__Page excerpt__
[Start of section]

Site Reliability Engineer (Mid/Senior)

Razer

Job Summary

Razer is seeking a Site Reliability Engineer (SRE) to join their AI Software team. This role focuses on ensuring the reliability, performance, scalability, and operational excellence of AI products, model-serving infrastructure, and backend API systems. The SRE will collaborate with software and AI teams to automate operations, enhance observability, and streamline deployments in a cloud-scale environment, building resilient systems and supporting AI workloads in production. Razer offers a global mission to revolutionize gaming and a unique, gamer-centric work experience for accelerated personal and professional growth.

Must Have

  • 4+ years of experience in SRE, DevOps, infrastructure engineering, or cloud operations
  • Experience operating production services with significant availability or scaling demands
  • Strong knowledge of Web Technologies such as HTTP, REST, SSL, Load Balancers, Web Proxies (NGINX)
  • Comfortable with Linux and Docker administration
  • Basic knowledge in AWS, CI/CD (Jenkins), IaC (Terraform), Container Orchestration (AWS ECS or K8s), Version Control (Git), Database (mySQL, noSQL)
  • Strong ability to code and script (preferably Bash scripting and Python)

[End of section]

__Instruction A__
According to the job posting, which team at Razer will the Site Reliability Engineer join?

__Records supplied__
[Start of section]

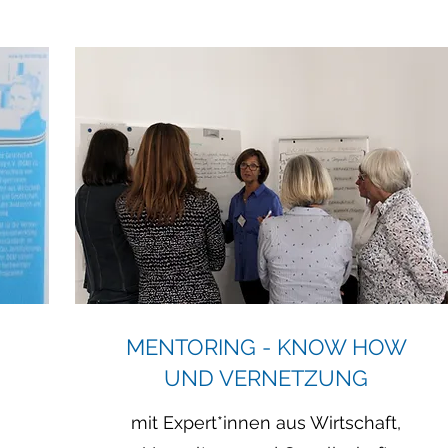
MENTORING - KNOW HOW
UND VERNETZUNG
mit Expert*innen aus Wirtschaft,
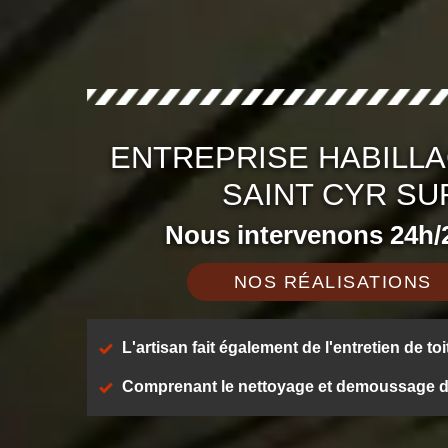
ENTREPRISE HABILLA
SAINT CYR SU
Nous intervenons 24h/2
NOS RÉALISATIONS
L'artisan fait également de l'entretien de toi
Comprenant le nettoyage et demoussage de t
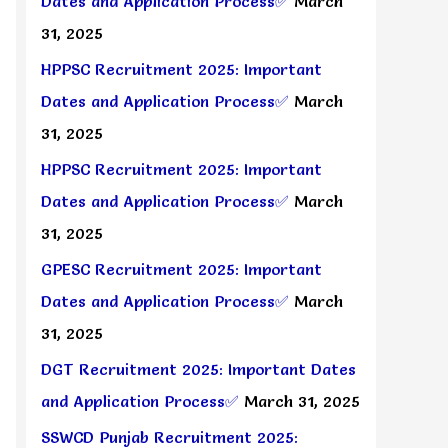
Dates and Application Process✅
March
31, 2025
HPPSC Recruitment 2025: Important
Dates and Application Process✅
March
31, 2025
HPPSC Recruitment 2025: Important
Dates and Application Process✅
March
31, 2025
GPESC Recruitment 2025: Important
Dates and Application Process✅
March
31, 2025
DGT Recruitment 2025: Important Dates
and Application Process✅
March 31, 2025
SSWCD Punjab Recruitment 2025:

[End of section]
[Start of section]

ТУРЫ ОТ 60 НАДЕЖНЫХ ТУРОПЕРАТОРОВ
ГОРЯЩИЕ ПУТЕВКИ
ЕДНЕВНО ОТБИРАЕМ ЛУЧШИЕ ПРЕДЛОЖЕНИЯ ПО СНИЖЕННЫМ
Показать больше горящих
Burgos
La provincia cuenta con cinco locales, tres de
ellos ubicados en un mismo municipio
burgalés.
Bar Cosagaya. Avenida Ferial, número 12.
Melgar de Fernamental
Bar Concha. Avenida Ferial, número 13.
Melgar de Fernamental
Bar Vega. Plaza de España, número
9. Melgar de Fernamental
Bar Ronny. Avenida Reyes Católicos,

[End of section]
[Start of section]

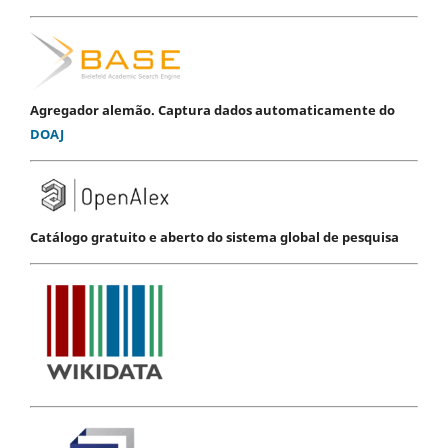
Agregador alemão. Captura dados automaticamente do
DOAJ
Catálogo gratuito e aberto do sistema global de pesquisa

[End of section]

__Instruction B__
In the entries, swap "dados" for "registros" in the part that opens with the line containing "Agregador alemão. Captura" and closes with the line containing "Catálogo gratuito e". Return only those lines, with everything else left unchanged.

__Answer A__
The AI Software team.

__Answer B__
Agregador alemão. Captura registros automaticamente do
DOAJ
Catálogo gratuito e aberto do sistema global de pesquisa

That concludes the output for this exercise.